Fruits are a harder nut to crack, so to speak. If you have a small enough number of trees or vines, you can hand pollinate - this is fairly easily done with a small paintbrush. But there are limits to how much hand pollination anyone can do. You might also want to invest in fruiting plants that don’t require outside pollination. These plants will be labelled “self-pollinating” in your catalog. Among the fruits that are at least partially self-fertile (that is, they’ll produce some fruit without insect pollination) are lingonberries, Blue Elder variety of elderberry, some raspberries and blackberries, red and white currants (but not black), highbush cranberry, serviceberries, Queen Cox Apple (the only self-fruitful one I’ve seen), Moonglow Pears, some peaches and peach/plum crosses, Stanley and Sprite Plums, Some sweet cherries and all tart cherries, Puget Gold Apricots, Quinces, Medlars, Paw Paws, Mulberries and Pomegranites. Almost none of these will pollinate nearly as well without bees, but they may get you a crop. It is also worth noting that you can get vitamin C from a variety of other sources that don’t depend on insect pollination.
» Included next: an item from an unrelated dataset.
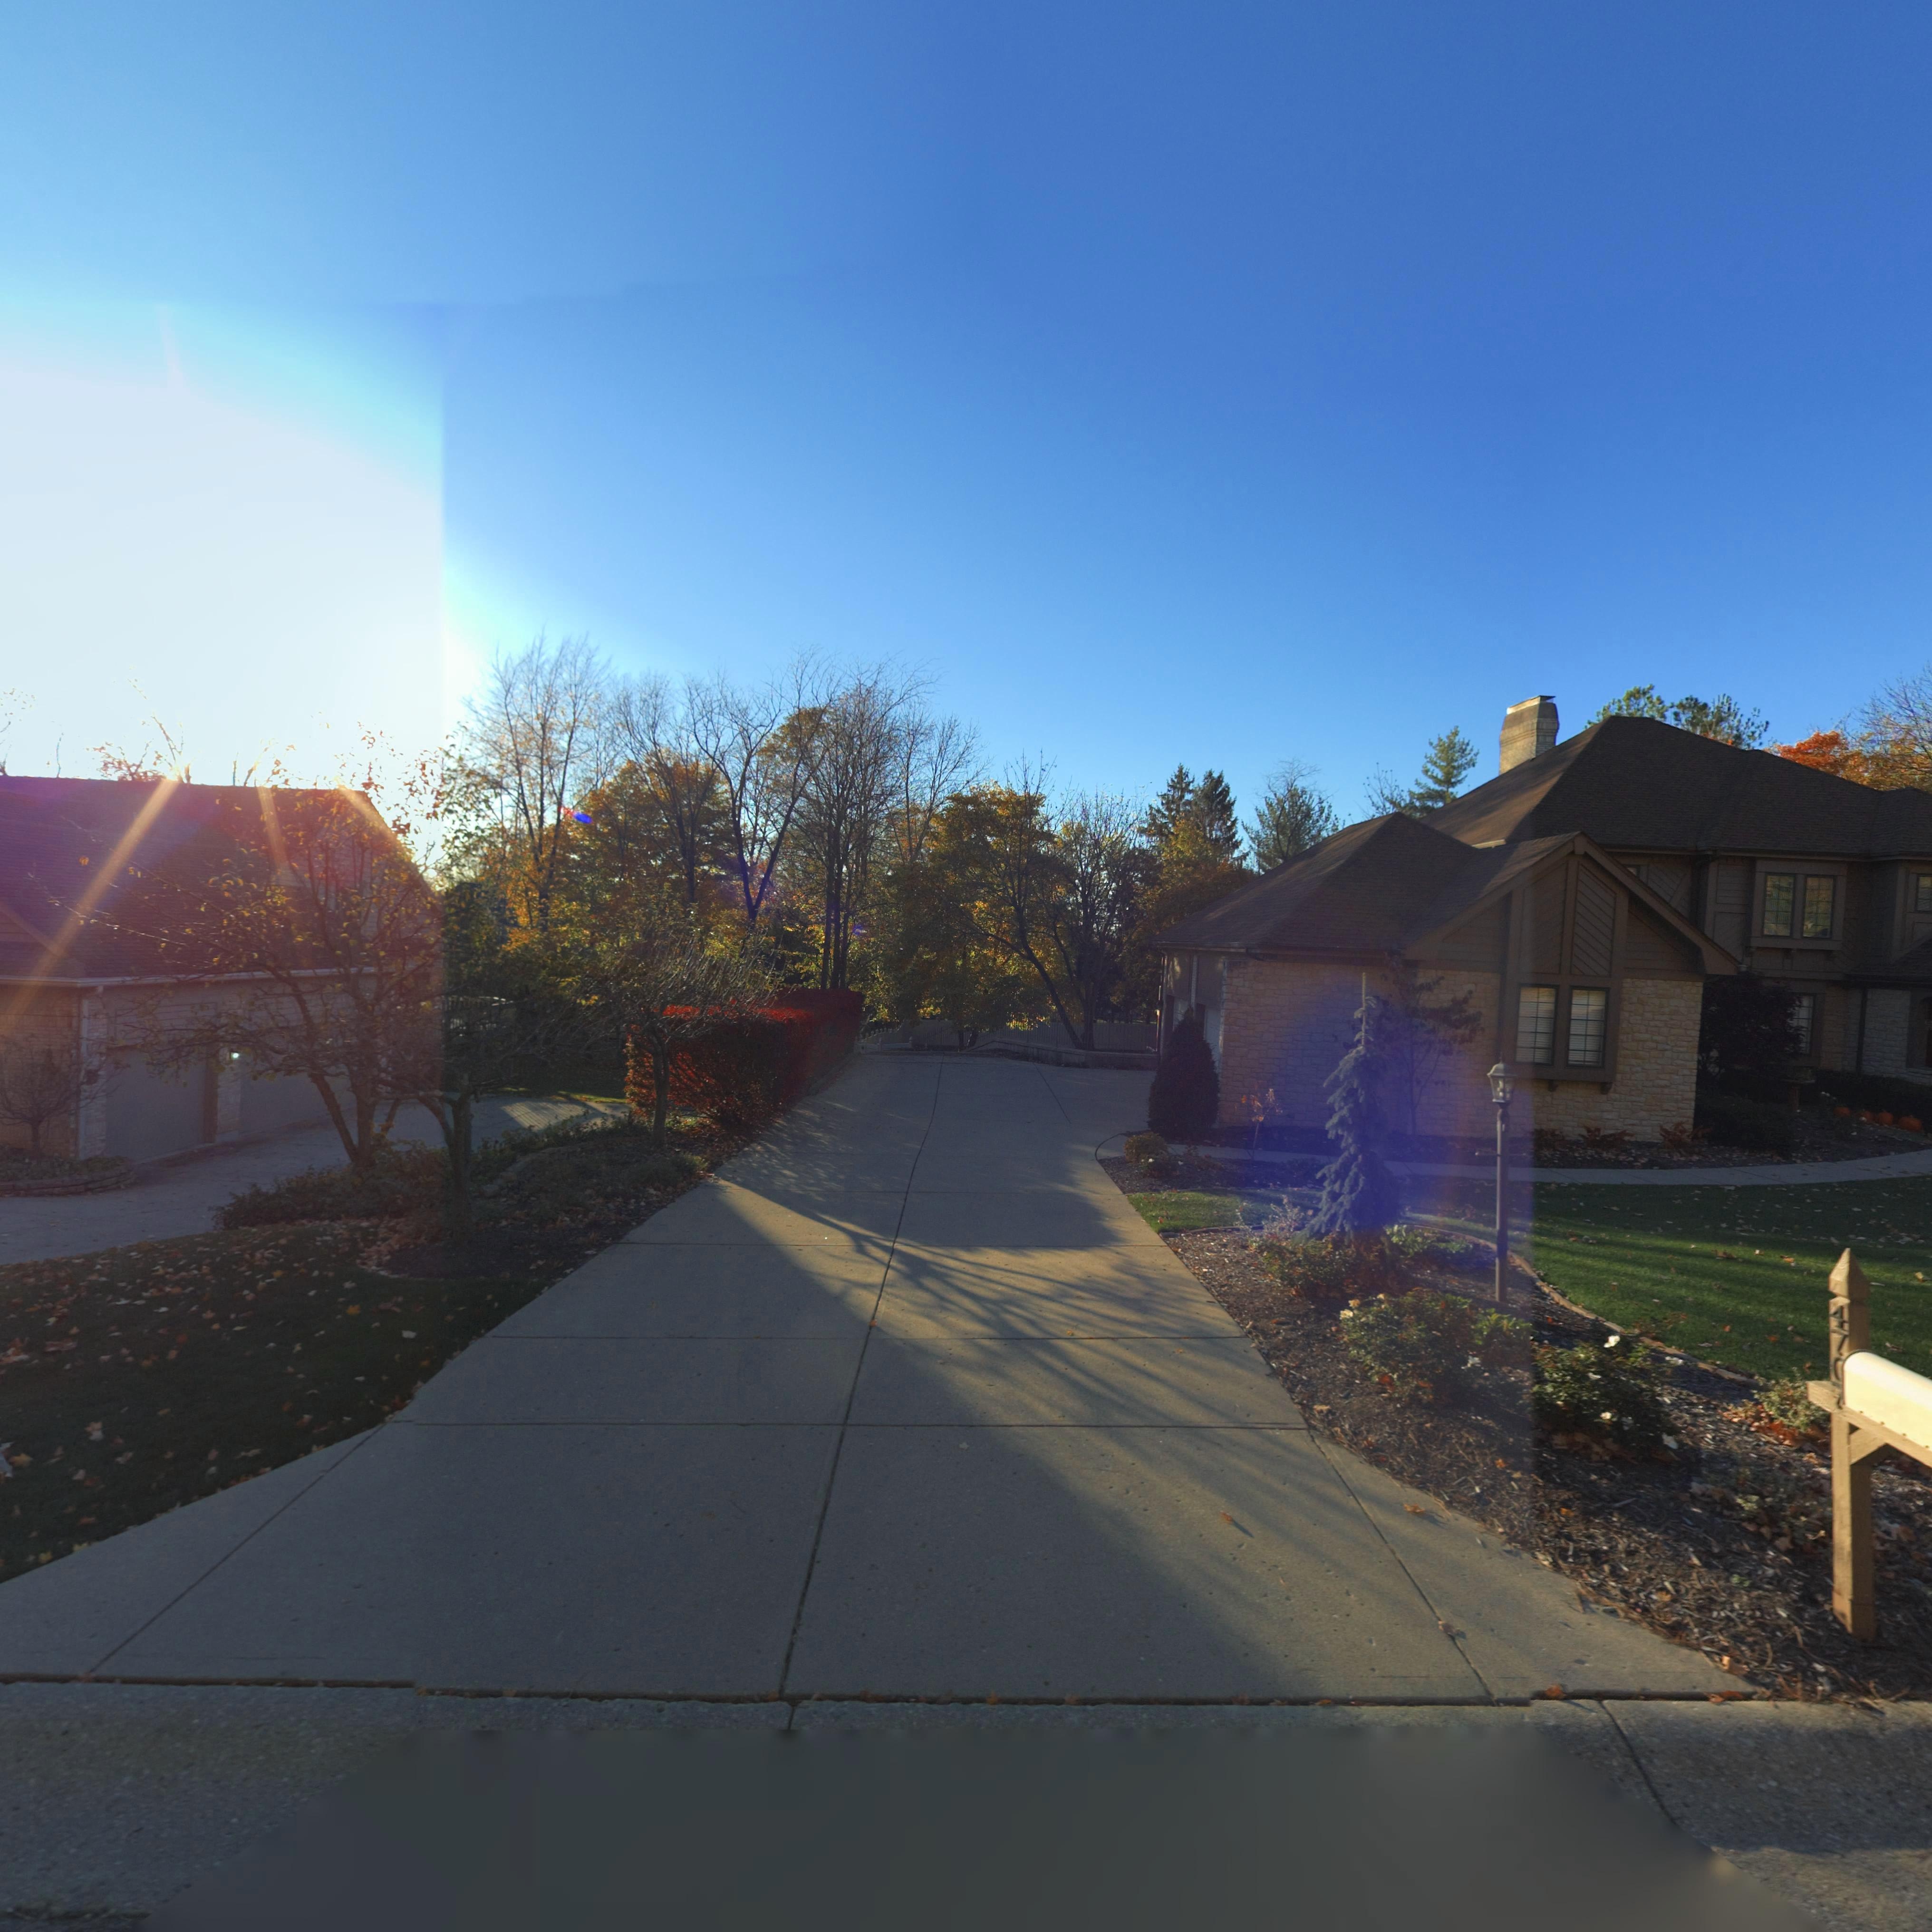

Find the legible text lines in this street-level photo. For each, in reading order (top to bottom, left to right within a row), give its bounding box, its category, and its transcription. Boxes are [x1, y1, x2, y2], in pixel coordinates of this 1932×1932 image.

As far as I know, there are no nuts that aren’t dependent on bees, and other major bee dependent crops include cucumbers, melons, and all squashes, as well as beans and legumes. Tomatoes, peppers and eggplant produce much better with bees. Adapting to the absence of honeybees will probably involve a combination of hand pollination, changing our diets to live with far fewer of these crops, and finding alternate pollinators. I’m still figuring this one out myself. I strongly recommend that any and all of my readers begin working on adapting their diets, their garden practices and their planning to this - add self-fruitful fruiting plants, and grow flowers to attract beneficial insects. Change your recipes around to reduce your dependence on bee-pollinated foods. Experiment with hand pollination and seed saving. Start adapting your animals to different diets, and thinking in terms of how you will respond if the very worst case scenario occurred. Because if it did, we’d need all hands on deck, make sure that Albert Einstein was wrong.